[À compléter]
1. Recopiez fidèlement le passage du texte sur le photovoltaïque linéaire qui commence à « Le déploiement du » et se termine à « une simplification administrative. ».
2. Prolongez le texte sur le photovoltaïque linéaire à la suite de sa dernière phrase.

[Texte donné]
Répartition du potentiel photovoltaïque linéaire français

Potentiel total : 35 GWc • Source : Étude AREP-CNR, mai 2025

Défis technologiques

Adapter les PV aux contraintes de chaque infrastructure est complexe. Sur les voies ferrées, deux philosophies s'opposent : les systèmes réversibles, comme le prototype Solveig développé par AREP pour la SNCF, et les solutions permanentes, comme Sun-Ways en Suisse, qui installe les PV directement entre les rails. Les contraintes mécaniques et de maintenance sont considérables (vibrations, dilatations, chocs, etc.).

Mais c’est l'intégration électrique qui représente le défi majeur pour le solaire linéaire. Si l'injection dans le réseau public est globalement maîtrisée, l'alimentation directe du réseau de traction ferroviaire requiert encore des développements (électronique de puissance notamment). Cette innovation pourrait transformer les infrastructures ferroviaires en "smart grids", réduisant significativement leur dépendance au réseau électrique national.

Complexités réglementaires

Le déploiement du photovoltaïque linéaire s'inscrit dans un paysage réglementaire complexe, à l'intersection du droit de l'urbanisme, de réglementations différentes (ferroviaire, routière, fluviale…) et des politiques énergétiques. La loi APER de 2023 est un accélérateur : elle encourage explicitement l'installation de PV "le long des autoroutes et à proximité des grandes infrastructures", privilégie la valorisation des zones déjà artificialisées et ouvre la voie à une simplification administrative.

[Entrées fournies]
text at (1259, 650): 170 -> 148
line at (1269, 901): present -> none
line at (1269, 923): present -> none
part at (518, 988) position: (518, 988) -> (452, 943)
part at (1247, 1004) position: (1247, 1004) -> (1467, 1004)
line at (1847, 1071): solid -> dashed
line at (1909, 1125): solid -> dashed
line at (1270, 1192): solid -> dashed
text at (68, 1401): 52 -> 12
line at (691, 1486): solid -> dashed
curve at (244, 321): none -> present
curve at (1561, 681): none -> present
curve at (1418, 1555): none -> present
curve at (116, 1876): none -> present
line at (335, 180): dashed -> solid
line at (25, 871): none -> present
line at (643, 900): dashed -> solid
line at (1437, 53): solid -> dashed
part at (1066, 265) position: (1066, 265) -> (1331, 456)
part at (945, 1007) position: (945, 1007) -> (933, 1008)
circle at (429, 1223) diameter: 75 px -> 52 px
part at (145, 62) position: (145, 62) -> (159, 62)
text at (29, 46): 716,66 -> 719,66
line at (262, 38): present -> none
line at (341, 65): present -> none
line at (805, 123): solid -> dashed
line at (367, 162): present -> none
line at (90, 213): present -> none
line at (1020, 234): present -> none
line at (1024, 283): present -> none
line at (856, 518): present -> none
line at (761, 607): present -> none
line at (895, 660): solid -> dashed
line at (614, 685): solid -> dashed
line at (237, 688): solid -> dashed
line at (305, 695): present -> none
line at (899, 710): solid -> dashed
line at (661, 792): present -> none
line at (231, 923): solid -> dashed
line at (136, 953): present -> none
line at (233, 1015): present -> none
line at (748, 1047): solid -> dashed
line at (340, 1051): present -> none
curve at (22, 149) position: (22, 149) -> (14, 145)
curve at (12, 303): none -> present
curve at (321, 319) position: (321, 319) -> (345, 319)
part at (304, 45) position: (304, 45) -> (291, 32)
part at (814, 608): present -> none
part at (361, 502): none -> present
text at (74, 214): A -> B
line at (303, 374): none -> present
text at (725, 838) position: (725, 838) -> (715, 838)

[Réponses par consigne]
1.
Le déploiement du photovoltaïque linéaire s'inscrit dans un paysage réglementaire complexe, à l'intersection du droit de l'urbanisme, de réglementations différentes (ferroviaire, routière, fluviale…) et des politiques énergétiques. La loi APER de 2023 est un accélérateur : elle encourage explicitement l'installation de PV "le long des autoroutes et à proximité des grandes infrastructures", privilégie la valorisation des zones déjà artificialisées et ouvre la voie à une simplification administrative.

2.
Contrairement au photovoltaïque au sol classique, soumis à déclaration préalable ou permis de construire (> 1 MWc), le photovoltaïque linéaire relève de procédures spécifiques liées à la modification d'infrastructures existantes, avec des enjeux multiples (patrimoniaux, paysagers, d’acceptabilité sociétale…).

Un cadre réglementaire spécifique (permis, conditions d'injection dans les réseaux, responsabilités en matière de maintenance et de sécurité…) permettrait de lever ces freins.

Modèles économiques dopés au foncier

Le foncier est l’avantage compétitif majeur du solaire linéaire. Il en révolutionne l'équation économique en valorisant des espaces jusqu'alors improductifs. Par ailleurs, il représente, pour les gestionnaires d'infrastructures, une opportunité de diversification des revenus tout en contribuant à leurs objectifs de décarbonation.

Le potentiel français est considérable : 30 000 km de voies ferrées, 12 000 d'autoroutes, des milliers de km de canaux et d'infrastructures aéroportuaires.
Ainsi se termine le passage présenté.